Or just during the cold season? Are suede shoes out of place in summer or with warm weather in general?
post #2 of 38
I wear mine year round.
post #3 of 38
Quote:
Originally Posted by TomAlso View Post


Are suede shoes out of place in summer or with warm weather in general?

A light beige or taupe will work for ya.
post #4 of 38
Doesn't really seem like a seasonal thing to me...
post #5 of 38
year round
in fact, im wearing them more and more, and im buying more and more, and im on an arc to wear suede exclusively...
theyre just more interesting to look at
post #6 of 38
I wear my tan suedes more toward summer. I don't necessarily associate suede with a season. I do have a hangup about bad weather and suede but apparently that's an old wive's tale.
post #7 of 38
I wear it whenever it doesn't rain/ snow.
post #8 of 38
Quote:
Originally Posted by Trompe le Monde View Post

year round in fact, im wearing them more and more, and im buying more and more...theyre just more interesting to look at
+1...I normally wear darker shades (drk brown/chocolate/Snuff) during F/W and lighter (Beige/Tobacco) during S/S...I could be wrong, but I guess you can pretty much wear any color all year round.
Edited by Thanks SF (a new me) - 2/28/12 at 7:41am
post #9 of 38
There was a time, long ago and far away, in which suede was a winter material. Summer was 'white or dirty bucks' which is nubuck leather. One would not have worn suede shoes in the summer in general.

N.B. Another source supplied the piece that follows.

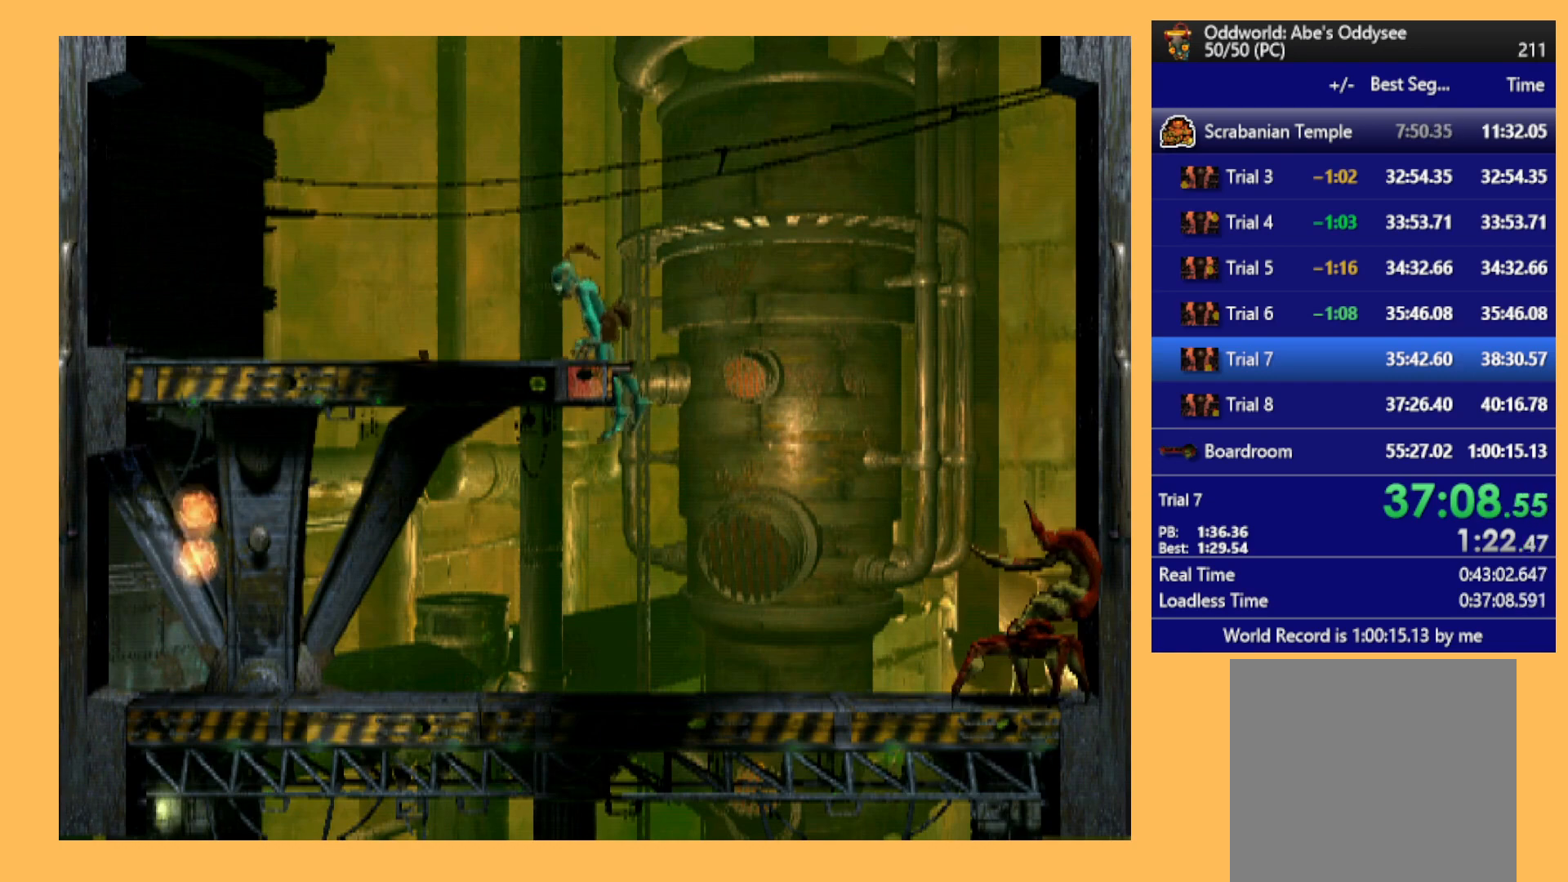
{"buttons": ["R1", "DPAD_LEFT"], "left_stick": "center", "events": [[333, "DPAD_LEFT", "down"], [333, "R1", "down"], [367, "DPAD_DOWN", "up"]]}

Of course in this land of distant memory it also was considered desirable to dress according to the season in general. Meaning in the summer seersucker and light colored suits were the norm, not the exception.

Modern heating and air conditioning has largely diminished the variables of seasonal dressing. Suede seems to be completely acceptable in the summer these days.

I still think it is especially dapper to vary ones shoes with the seasons a bit. I won't wear loafers in the winter, nor heavy dark colored laceups in the summer. I wear dark suede in the winter and tobacco or snuff suede in the summer. These rules are not hard and fast, and there are exceptions taken....but some seasonal variety is good! It only makes sense - if your attire is lighter colored in the summer - as it is for many - won't a lighter colored shoe be more appropriate?
Edited by Gdot - 2/28/12 at 7:49am
post #10 of 38
I tend to wear suede mostly in fall/winter with flannels, cords and tweeds.
post #11 of 38
I ordered a pair of suede longwings and was hoping to wear them most of the winter, unfortunately they keep getting delayed so that didn't happen.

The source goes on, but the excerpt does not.